Looking back, the greatest truth I’ve learned is this: you can lose your plausible ambiguity about death for a while—you can be cracked open by reality and see your own ending clearly—but if you’re otherwise healthy, you will eventually drift back into denial. Humans can’t maintain that level of clarity forever.
I’ve slipped back into it myself. I try to return to that clarity, because when I sit in the truth of my own finite nature, I am a better man. A better human. It strips away the nonsense. It returns me to who I actually am, not who I’m performing.
Because none of what we achieve matters. Only what we give. Only what we leave behind in the hearts of a very small number of people.

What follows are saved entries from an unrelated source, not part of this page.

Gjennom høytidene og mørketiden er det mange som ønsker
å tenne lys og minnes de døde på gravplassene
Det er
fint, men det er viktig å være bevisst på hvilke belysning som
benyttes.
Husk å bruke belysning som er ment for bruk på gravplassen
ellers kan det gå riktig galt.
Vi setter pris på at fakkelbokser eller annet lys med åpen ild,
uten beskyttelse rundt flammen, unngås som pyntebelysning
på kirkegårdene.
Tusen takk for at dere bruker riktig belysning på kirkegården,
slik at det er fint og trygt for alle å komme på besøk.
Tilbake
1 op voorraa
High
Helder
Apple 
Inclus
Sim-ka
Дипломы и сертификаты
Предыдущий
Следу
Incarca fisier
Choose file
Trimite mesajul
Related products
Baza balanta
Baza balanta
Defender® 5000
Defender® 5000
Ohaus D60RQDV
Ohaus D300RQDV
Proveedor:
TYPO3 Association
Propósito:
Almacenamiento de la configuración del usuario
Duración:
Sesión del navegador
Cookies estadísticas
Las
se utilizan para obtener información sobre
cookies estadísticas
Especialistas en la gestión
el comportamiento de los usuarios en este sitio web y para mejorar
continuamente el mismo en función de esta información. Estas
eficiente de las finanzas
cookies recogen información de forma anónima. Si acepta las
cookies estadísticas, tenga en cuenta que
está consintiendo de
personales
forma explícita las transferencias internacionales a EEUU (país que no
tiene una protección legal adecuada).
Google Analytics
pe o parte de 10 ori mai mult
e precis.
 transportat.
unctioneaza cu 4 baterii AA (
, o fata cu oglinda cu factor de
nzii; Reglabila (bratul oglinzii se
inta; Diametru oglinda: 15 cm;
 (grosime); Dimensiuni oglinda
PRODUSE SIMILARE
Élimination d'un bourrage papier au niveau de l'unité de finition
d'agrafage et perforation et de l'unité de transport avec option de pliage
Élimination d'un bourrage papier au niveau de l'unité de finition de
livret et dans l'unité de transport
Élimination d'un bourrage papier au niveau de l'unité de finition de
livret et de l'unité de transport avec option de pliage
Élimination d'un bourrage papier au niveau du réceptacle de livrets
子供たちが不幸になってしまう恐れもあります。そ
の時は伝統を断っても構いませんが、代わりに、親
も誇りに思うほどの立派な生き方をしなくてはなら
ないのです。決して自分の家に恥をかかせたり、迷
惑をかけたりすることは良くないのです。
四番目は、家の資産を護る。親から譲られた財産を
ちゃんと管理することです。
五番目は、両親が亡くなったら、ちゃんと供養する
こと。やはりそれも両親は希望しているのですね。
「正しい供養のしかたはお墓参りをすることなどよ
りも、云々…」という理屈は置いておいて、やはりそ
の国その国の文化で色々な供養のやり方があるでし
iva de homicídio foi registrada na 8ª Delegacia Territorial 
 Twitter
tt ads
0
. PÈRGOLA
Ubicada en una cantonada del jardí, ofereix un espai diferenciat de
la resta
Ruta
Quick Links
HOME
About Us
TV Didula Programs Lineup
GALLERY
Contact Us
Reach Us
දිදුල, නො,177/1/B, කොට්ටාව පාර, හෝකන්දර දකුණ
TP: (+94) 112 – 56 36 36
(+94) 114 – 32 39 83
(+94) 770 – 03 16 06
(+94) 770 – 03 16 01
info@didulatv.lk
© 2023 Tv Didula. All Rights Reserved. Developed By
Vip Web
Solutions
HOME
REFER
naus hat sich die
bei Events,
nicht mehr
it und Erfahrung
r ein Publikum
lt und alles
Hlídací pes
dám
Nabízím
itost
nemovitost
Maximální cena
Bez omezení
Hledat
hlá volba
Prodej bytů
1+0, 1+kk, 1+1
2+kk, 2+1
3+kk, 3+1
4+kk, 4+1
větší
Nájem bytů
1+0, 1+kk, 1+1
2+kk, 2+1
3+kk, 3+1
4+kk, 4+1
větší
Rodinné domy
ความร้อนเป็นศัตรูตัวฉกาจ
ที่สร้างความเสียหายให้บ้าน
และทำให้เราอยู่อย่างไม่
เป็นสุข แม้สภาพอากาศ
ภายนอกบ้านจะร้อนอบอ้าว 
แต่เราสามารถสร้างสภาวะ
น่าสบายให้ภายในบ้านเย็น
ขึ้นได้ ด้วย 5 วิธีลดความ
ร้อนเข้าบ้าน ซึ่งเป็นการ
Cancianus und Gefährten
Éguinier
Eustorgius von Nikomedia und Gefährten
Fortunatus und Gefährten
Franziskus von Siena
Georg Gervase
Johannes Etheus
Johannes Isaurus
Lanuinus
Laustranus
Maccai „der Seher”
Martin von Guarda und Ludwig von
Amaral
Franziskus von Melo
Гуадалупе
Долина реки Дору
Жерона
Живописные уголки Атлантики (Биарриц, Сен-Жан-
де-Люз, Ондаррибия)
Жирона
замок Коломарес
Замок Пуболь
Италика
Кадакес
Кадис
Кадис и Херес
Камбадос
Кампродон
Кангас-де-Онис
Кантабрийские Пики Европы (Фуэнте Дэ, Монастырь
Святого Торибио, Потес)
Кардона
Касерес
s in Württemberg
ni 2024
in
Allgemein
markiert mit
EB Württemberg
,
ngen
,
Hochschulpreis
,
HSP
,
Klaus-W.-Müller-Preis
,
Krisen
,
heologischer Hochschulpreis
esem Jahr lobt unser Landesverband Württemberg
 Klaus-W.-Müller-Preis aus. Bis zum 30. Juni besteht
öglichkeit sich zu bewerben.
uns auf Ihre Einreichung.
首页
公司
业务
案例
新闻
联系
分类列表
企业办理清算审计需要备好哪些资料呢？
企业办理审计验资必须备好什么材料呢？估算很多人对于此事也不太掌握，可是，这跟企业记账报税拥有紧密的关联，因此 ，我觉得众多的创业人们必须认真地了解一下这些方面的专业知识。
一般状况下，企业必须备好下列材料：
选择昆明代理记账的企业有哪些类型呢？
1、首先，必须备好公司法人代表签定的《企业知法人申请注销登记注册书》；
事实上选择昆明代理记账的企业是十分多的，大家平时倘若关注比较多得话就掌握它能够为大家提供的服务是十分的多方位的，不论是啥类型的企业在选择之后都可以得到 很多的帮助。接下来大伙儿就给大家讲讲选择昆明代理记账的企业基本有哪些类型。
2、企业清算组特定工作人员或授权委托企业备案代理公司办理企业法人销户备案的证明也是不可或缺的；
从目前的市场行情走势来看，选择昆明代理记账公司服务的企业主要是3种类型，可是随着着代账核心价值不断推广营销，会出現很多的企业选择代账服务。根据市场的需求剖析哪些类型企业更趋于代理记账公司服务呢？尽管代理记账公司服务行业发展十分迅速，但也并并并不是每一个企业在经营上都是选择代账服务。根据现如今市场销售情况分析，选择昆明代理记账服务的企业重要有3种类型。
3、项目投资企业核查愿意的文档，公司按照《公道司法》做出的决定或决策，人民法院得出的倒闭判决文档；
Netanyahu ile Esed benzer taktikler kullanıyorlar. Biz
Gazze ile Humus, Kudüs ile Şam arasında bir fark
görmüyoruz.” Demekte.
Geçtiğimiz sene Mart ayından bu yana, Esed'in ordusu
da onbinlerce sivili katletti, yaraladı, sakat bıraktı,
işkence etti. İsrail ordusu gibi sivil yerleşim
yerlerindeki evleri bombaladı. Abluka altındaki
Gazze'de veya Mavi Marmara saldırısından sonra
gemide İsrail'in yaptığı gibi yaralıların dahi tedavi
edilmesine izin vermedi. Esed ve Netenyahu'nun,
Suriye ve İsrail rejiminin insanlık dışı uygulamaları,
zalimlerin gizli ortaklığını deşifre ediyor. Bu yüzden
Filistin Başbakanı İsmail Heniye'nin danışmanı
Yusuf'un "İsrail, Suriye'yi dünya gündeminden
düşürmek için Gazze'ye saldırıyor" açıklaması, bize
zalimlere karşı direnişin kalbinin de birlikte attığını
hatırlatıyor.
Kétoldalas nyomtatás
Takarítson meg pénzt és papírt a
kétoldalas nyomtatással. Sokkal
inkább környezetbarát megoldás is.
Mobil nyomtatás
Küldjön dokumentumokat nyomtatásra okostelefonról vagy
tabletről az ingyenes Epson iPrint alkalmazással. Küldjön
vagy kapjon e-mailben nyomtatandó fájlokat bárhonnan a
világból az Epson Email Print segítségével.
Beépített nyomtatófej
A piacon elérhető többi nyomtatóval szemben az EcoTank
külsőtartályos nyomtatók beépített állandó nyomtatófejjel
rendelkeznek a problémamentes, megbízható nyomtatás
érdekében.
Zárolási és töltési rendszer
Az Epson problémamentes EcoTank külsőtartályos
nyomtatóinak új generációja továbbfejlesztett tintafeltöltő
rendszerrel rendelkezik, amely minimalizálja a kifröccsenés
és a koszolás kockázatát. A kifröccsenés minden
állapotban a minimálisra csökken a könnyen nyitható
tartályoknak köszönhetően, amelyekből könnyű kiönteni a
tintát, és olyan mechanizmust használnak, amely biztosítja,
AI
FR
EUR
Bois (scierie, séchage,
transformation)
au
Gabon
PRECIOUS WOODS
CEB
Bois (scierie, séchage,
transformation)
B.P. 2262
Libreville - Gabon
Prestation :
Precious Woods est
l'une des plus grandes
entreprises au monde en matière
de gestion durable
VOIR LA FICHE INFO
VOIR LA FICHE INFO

Everyone is on a years-long plan—sometimes decades long—and they use every excuse in the book to keep doing what they do. And what they do is often nowhere close to who they really are.
But here’s what we knew with certainty: we did not have 3,650 days to follow some polished five- or ten-year plan. That’s why we moved to the beach in 2011. We chose life over strategy. Presence over performance. Days that mattered over years we might not get.
And that’s what I want you to hear before we close this chapter: you are going to die. So am I. So is everyone you love. There is no version of your life where you outrun that truth. It is the measure of a person, however, of how they give their life when the life of another is going to be cut shorter than expected.
This need not be us, however. It need not be torment to live nor your wish to die.
Because you can’t outrun regret. Or is it more about coming to see regret for what it is. Life and circumstances take you on a journey and as Stephen Colbert so aptly has said “You can’t pick and choose the things you are grateful for.” Paul Edgecomb has a particularly hard task and harder than I have faced for sure. And Stephen King explores ambiguity for what it would become if a bus was never to come. And as we get into more depth I want you to know, that in time as we found footing, Brenda lived those days. We lived them. Forward with Hope. More on that too I am sure.
Nothing matters more than life, joy, and the people you choose to be connected to while you still have the chance.
This is what Day One taught me. And it’s what the next sixteen hundred Sixty-nine days confirmed, one breath and one choice at a time.